To be really honest, he’s been a complete nightmare to be around and I did consider selling him on ebay several times, even though I love him more than anything in this world.
I actually lost count of the number of EPIC meltdowns he’s had over the stupidest of things – like getting in the bath, getting out of the bath, eating dinner, getting in the car, coming down the stairs… Jesus, just putting shoes on or changing a nappy has been as traumatic as two tours of ‘nam!
It was as if he was going through something developmentally, as if he was desperately trying to exert his will over EVERYTHING. He’d say he wanted a bowl of cereal for example and when I gave it to him, he’d then say he didn’t want it, so I said, okay no problem, and then he’d want it back, so I’d offer it back, and then he wouldn’t want it and on and on and on and on it went, until I had to go into the back garden and scream. And this went on for weeks over EVERYTHING. Of course, when he was with his grandparents or in playschool he was a complete angel… he just saved it all for me and his daddy…

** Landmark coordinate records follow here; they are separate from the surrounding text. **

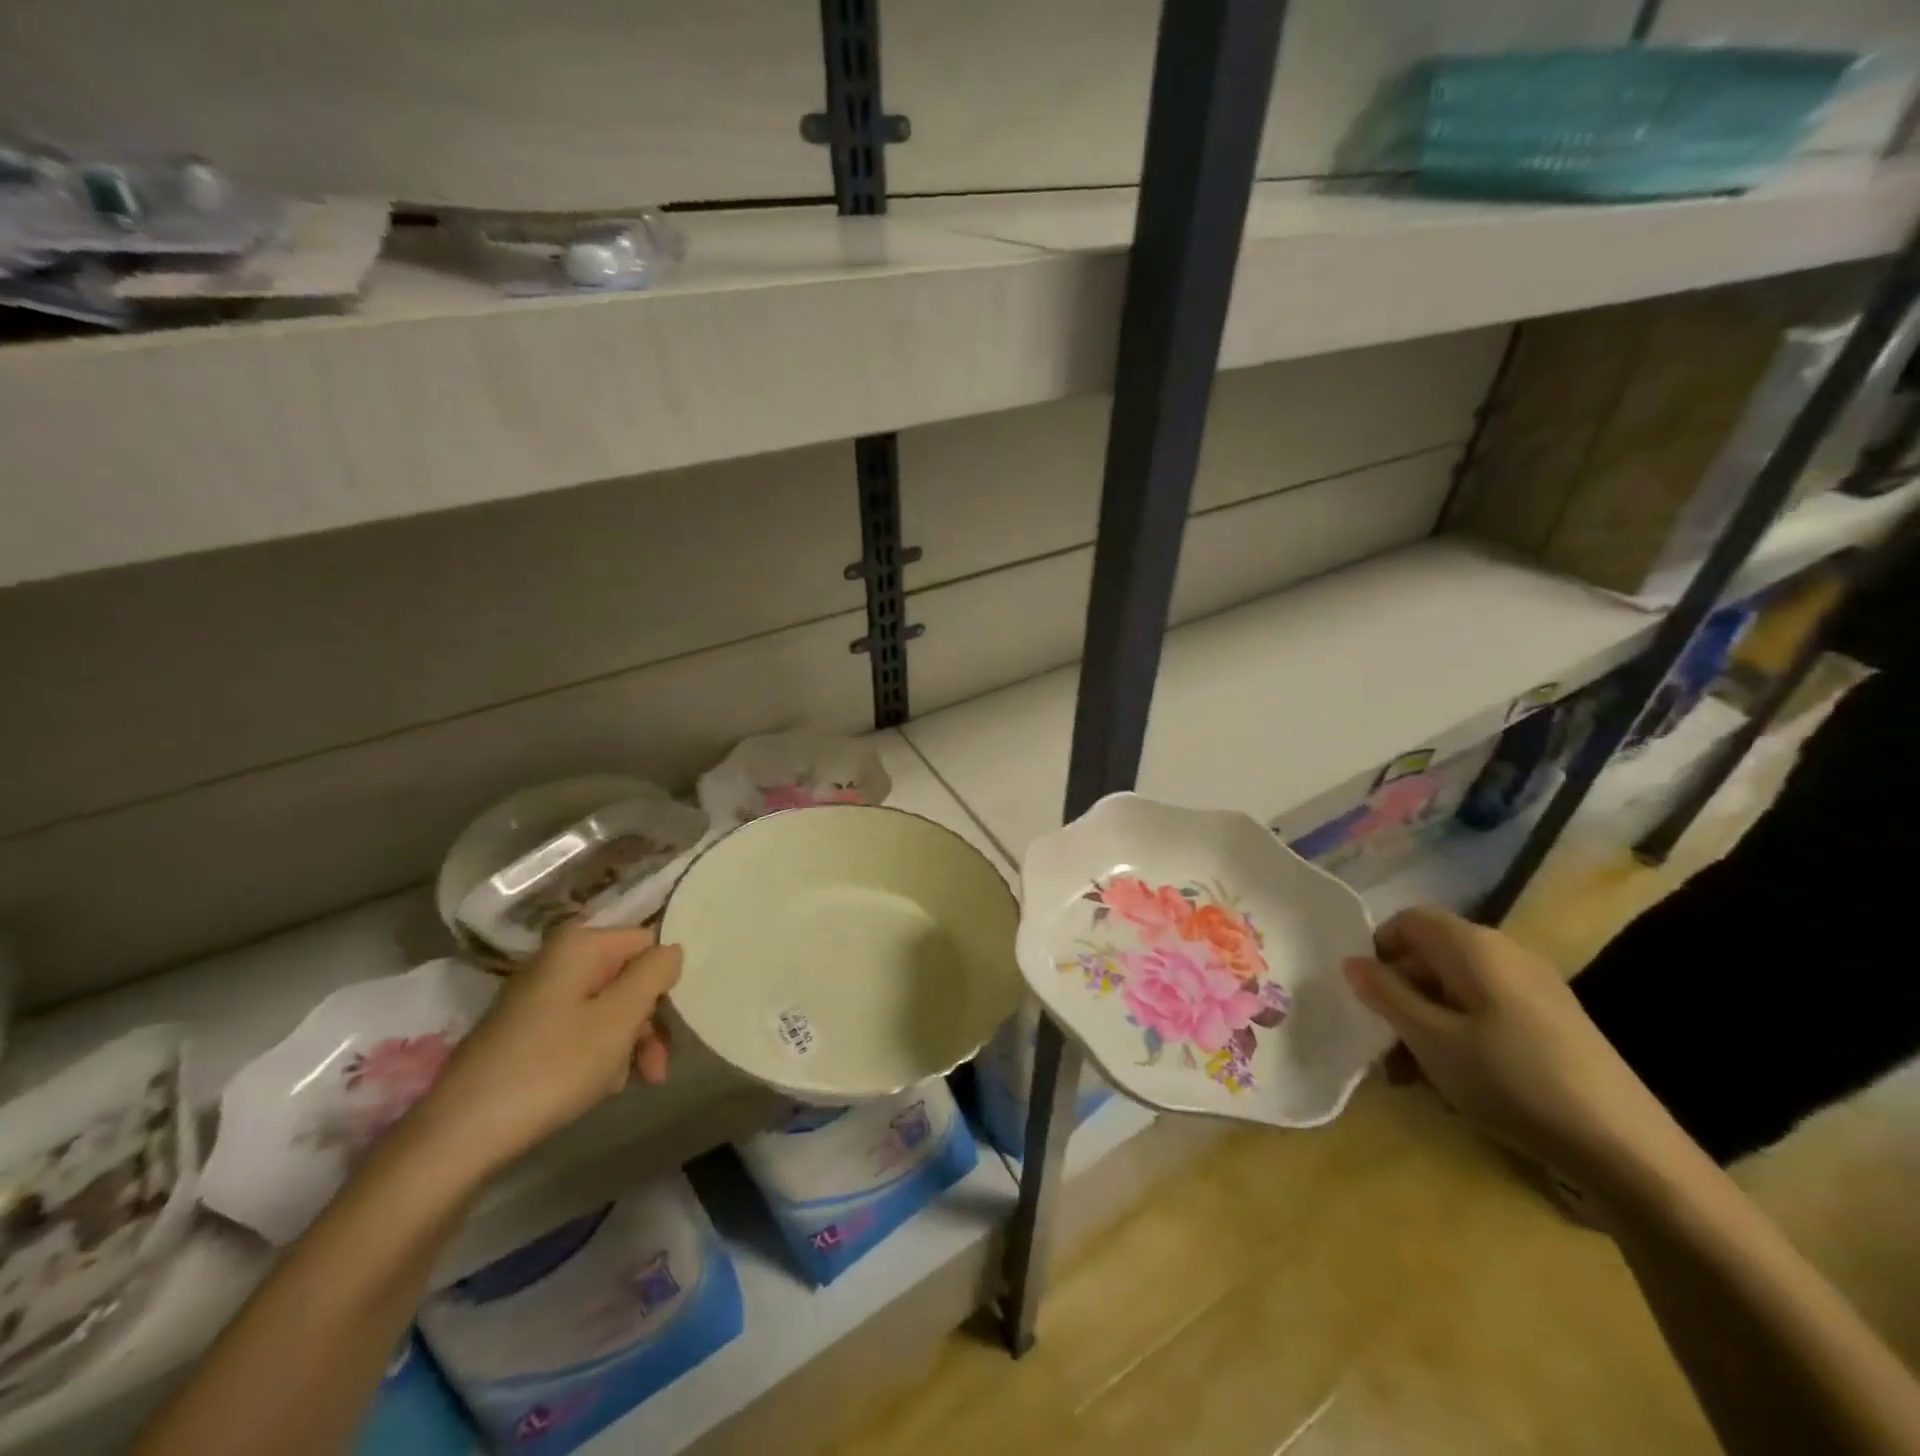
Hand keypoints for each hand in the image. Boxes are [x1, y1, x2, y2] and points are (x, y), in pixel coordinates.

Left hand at [405, 927, 681, 1184]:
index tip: (675, 1019)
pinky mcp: (526, 1031)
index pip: (646, 942)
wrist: (460, 1136)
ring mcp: (539, 997)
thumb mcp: (619, 1019)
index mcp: (580, 946)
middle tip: (658, 1065)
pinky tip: (599, 1086)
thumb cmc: (552, 1068)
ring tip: (629, 1082)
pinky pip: (580, 1028)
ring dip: (627, 1042)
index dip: (664, 978)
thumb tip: (672, 948)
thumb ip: (654, 974)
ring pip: (606, 1006)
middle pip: (627, 976)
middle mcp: (558, 961)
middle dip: (648, 1019)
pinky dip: (598, 1053)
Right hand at [1342, 907, 1682, 1185]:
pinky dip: (1460, 1035)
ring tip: (1412, 1075)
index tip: (1365, 996)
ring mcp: (1535, 988)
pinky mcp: (1554, 1023)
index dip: (1378, 950)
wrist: (1627, 1150)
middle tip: (1382, 1045)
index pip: (1408, 921)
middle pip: (1432, 956)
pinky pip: (1487, 1012)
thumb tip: (1352, 961)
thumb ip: (1385, 994)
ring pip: (1457, 989)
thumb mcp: (1431, 1039)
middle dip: (1398, 996)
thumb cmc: (1512, 1080)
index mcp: (1474, 945)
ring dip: (1425, 1022)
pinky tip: (1455, 1081)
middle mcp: (1505, 953)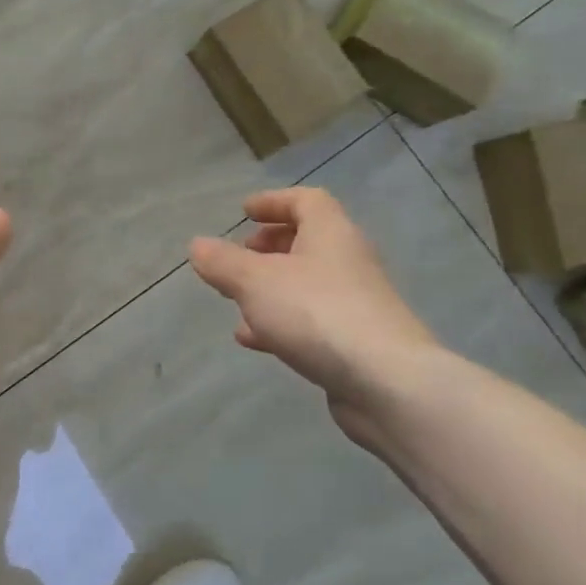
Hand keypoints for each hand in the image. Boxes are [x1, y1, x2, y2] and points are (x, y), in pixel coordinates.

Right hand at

By the end of it, I honestly think I could have talked anyone off a ledge… I mean it, I think I should add ‘world’s best hostage negotiator’ to my CV.
Thankfully though for the last week or so, we’ve got an eerie calm back in the house. He’s back to being relatively compliant, rambunctious in a fun, happy way and just back to his energetic, sunny little self… we’re laughing and having fun together again… I’m almost afraid to say that out loud in case we go back to shit town again… but I’m guessing whether I saw it or not we’ll be back there when the next phase of toddler meltdowns hit.
Terrible twos people… terrible twos.